Gelato e dimagrimento possono convivere. Qui trovi princìpi e strategie per usare il gelato come piacere consapevole, non come valvola di sfogo che sabota i risultati.

Per molte persone il gelato è un simbolo di Estate, socialità, passeggiate serali. Allo stesso tempo, è uno dei cibi che più spesso viene messo sul banco degli imputati: “Se voglio dimagrire, il gelato devo toglierlo del tutto”.

In questa guida non ti dirò che il gelato è “fit” per definizione, ma nemmeno che sia il nemico. L’obiettivo è aiutarti a capire come usarlo dentro una struttura che tiene, senza vivere ogni conetto come un fallimento o una trasgressione da punire il giorno dopo.

Per la cornice più ampia su fame vera, fame emotiva e sensi di colpa trovi la guida dedicata proprio a questo tema. Qui restiamo su una domanda concreta: posso mangiare il gelato e dimagrire lo stesso? E, se sì, come?

Per chi è

  • Per te che associ il gelato a momenti di libertà, ma hai paura che “rovini” la dieta.

  • Per te che in Estate ti senti costretta/o a scegliere fra forma fisica e gelato con amici o famiglia.

  • Per te che hai provato sia la strada “mai gelato” sia quella “gelato quando capita”, con risultati frustranti in entrambi i casi.

Per chi non è

  • Per chi ha una storia di Disturbo del Comportamento Alimentare (diagnosticato o sospetto): qui servono indicazioni personalizzate da parte di Medico, Nutrizionista e Psicologo/a.

  • Per chi è in un percorso clinico specifico (es. obesità severa, condizioni metaboliche complesse) in cui il team che ti segue ha definito limiti chiari.

  • Per chi cerca una regoletta magica tipo “X gelati a settimana e dimagrisci per forza”: qui lavoriamo su princìpi e contesto.

In breve

  • Non è il singolo gelato che decide il tuo percorso, ma la combinazione fra frequenza, quantità e contesto di vita.

  • Un gelato programmato dentro una settimana ragionevole è molto diverso da un gelato usato ogni sera come valvola di sfogo.

  • Più demonizzi il gelato, più rischi di usarlo in modo impulsivo e di sentire colpa e bisogno di “recuperare”.

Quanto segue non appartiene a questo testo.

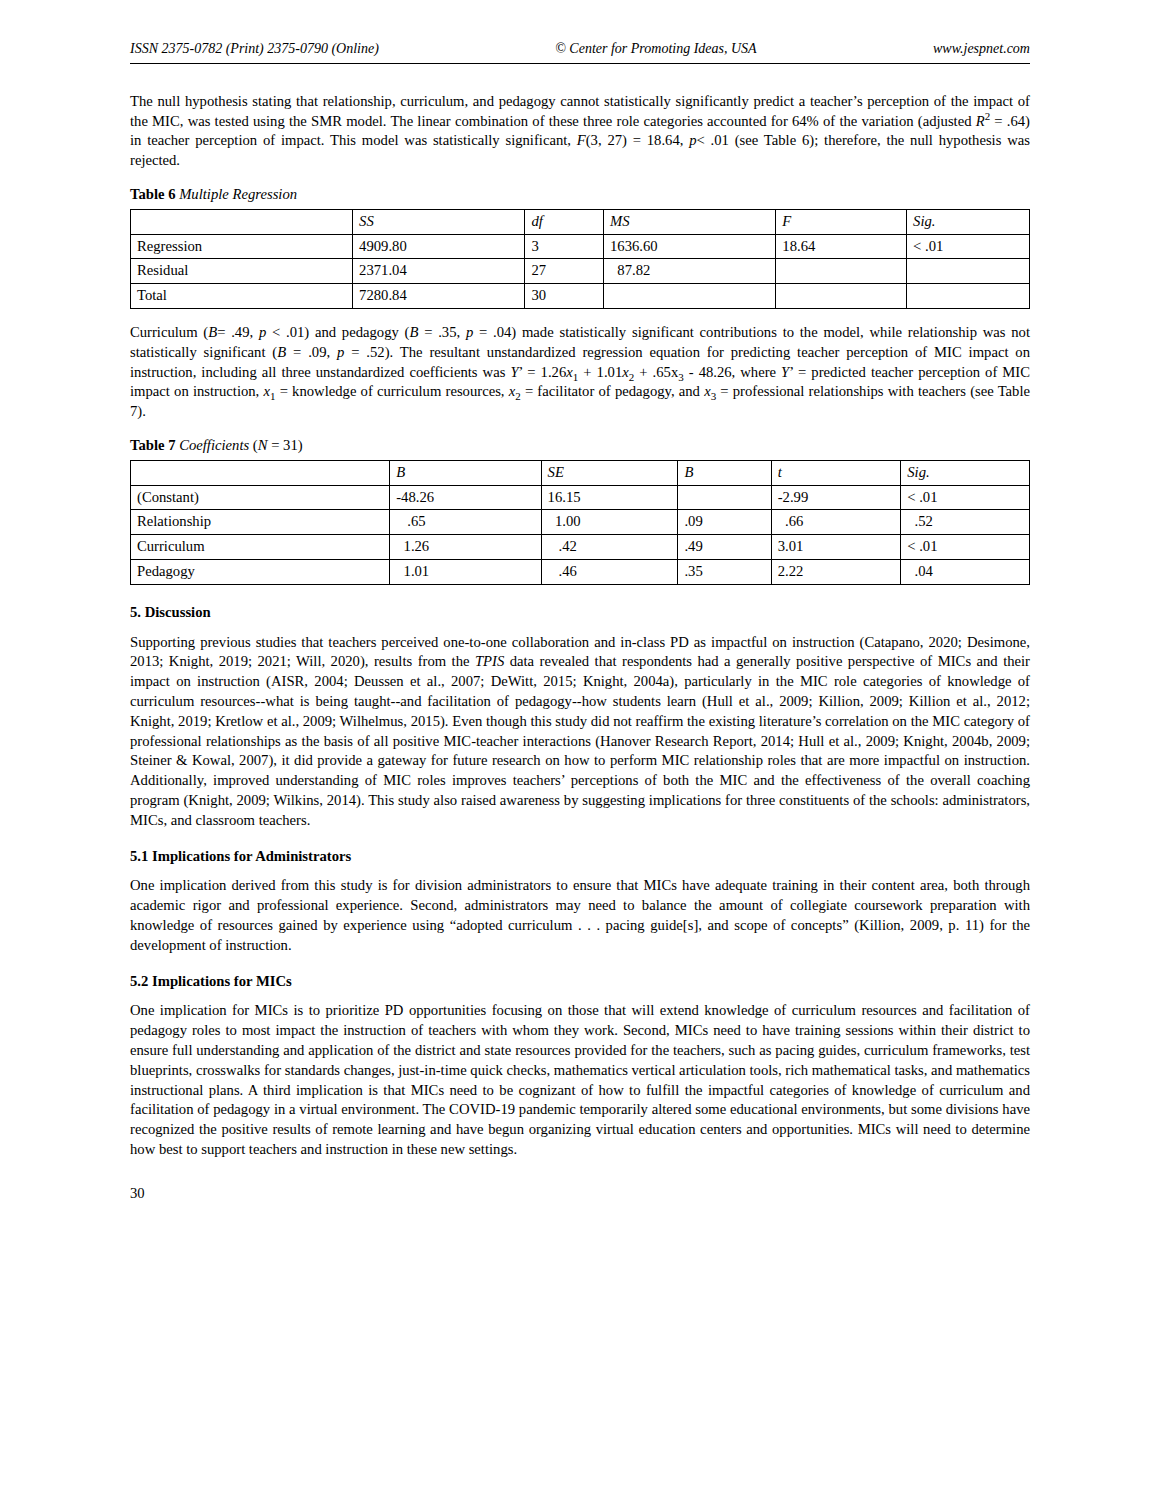ISSN 2375-0782 (Print) 2375-0790 (Online) © Center for Promoting Ideas, USA www.jespnet.com
The null hypothesis stating that relationship, curriculum, and pedagogy cannot statistically significantly predict a teacher’s perception of the impact of the MIC, was tested using the SMR model. The linear combination of these three role categories accounted for 64% of the variation (adjusted R2 = .64) in teacher perception of impact. This model was statistically significant, F(3, 27) = 18.64, p< .01 (see Table 6); therefore, the null hypothesis was rejected.
Table 6 Multiple Regression
| | SS | df | MS | F | Sig. |
| Regression | 4909.80 | 3 | 1636.60 | 18.64 | < .01 |
| Residual | 2371.04 | 27 | 87.82 | | |
| Total | 7280.84 | 30 | | | |
Curriculum (B= .49, p < .01) and pedagogy (B = .35, p = .04) made statistically significant contributions to the model, while relationship was not statistically significant (B = .09, p = .52). The resultant unstandardized regression equation for predicting teacher perception of MIC impact on instruction, including all three unstandardized coefficients was Y’ = 1.26x1 + 1.01x2 + .65x3 - 48.26, where Y’ = predicted teacher perception of MIC impact on instruction, x1 = knowledge of curriculum resources, x2 = facilitator of pedagogy, and x3 = professional relationships with teachers (see Table 7).
Table 7 Coefficients (N = 31)
| | B | SE | B | t | Sig. |
| (Constant) | -48.26 | 16.15 | | -2.99 | < .01 |
| Relationship | .65 | 1.00 | .09 | .66 | .52 |
| Curriculum | 1.26 | .42 | .49 | 3.01 | < .01 |
| Pedagogy | 1.01 | .46 | .35 | 2.22 | .04 |
5. Discussion
Supporting previous studies that teachers perceived one-to-one collaboration and in-class PD as impactful on instruction (Catapano, 2020; Desimone, 2013; Knight, 2019; 2021; Will, 2020), results from the TPIS data revealed that respondents had a generally positive perspective of MICs and their impact on instruction (AISR, 2004; Deussen et al., 2007; DeWitt, 2015; Knight, 2004a), particularly in the MIC role categories of knowledge of curriculum resources--what is being taught--and facilitation of pedagogy--how students learn (Hull et al., 2009; Killion, 2009; Killion et al., 2012; Knight, 2019; Kretlow et al., 2009; Wilhelmus, 2015). Even though this study did not reaffirm the existing literature’s correlation on the MIC category of professional relationships as the basis of all positive MIC-teacher interactions (Hanover Research Report, 2014; Hull et al., 2009; Knight, 2004b, 2009; Steiner & Kowal, 2007), it did provide a gateway for future research on how to perform MIC relationship roles that are more impactful on instruction. Additionally, improved understanding of MIC roles improves teachers’ perceptions of both the MIC and the effectiveness of the overall coaching program (Knight, 2009; Wilkins, 2014). This study also raised awareness by suggesting implications for three constituents of the schools: administrators, MICs, and classroom teachers.
5.1 Implications for Administrators
One implication derived from this study is for division administrators to ensure that MICs have adequate training in their content area, both through academic rigor and professional experience. Second, administrators may need to balance the amount of collegiate coursework preparation with knowledge of resources gained by experience using “adopted curriculum . . . pacing guide[s], and scope of concepts” (Killion, 2009, p. 11) for the development of instruction.
5.2 Implications for MICs
One implication for MICs is to prioritize PD opportunities focusing on those that will extend knowledge of curriculum resources and facilitation of pedagogy roles to most impact the instruction of teachers with whom they work. Second, MICs need to have training sessions within their district to ensure full understanding and application of the district and state resources provided for the teachers, such as pacing guides, curriculum frameworks, test blueprints, crosswalks for standards changes, just-in-time quick checks, mathematics vertical articulation tools, rich mathematical tasks, and mathematics instructional plans. A third implication is that MICs need to be cognizant of how to fulfill the impactful categories of knowledge of curriculum and facilitation of pedagogy in a virtual environment. The COVID-19 pandemic temporarily altered some educational environments, but some divisions have recognized the positive results of remote learning and have begun organizing virtual education centers and opportunities. MICs will need to determine how best to support teachers and instruction in these new settings.
30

  • Pensare in termini di settimana (e stagione) ti aiuta più che fissarti sulla singola uscita in gelateria.

Princìpi: gelato, risultati e realtà

1. Non è il singolo conetto, è il pattern

Un gelato piccolo o medio, mangiato 1–3 volte a settimana, dentro una struttura di pasti sensata, movimento regolare, sonno decente e gestione dello stress, ha un impatto limitato sul peso nel medio periodo.

Il problema nasce quando il gelato diventa:

  • un’aggiunta quotidiana sopra pasti già molto ricchi;

  • una valvola di sfogo emotivo (“oggi giornata pessima, mi attacco al gelato”);

  • un rituale associato a colpa e compensazioni (“oggi ormai ho esagerato, da domani digiuno”).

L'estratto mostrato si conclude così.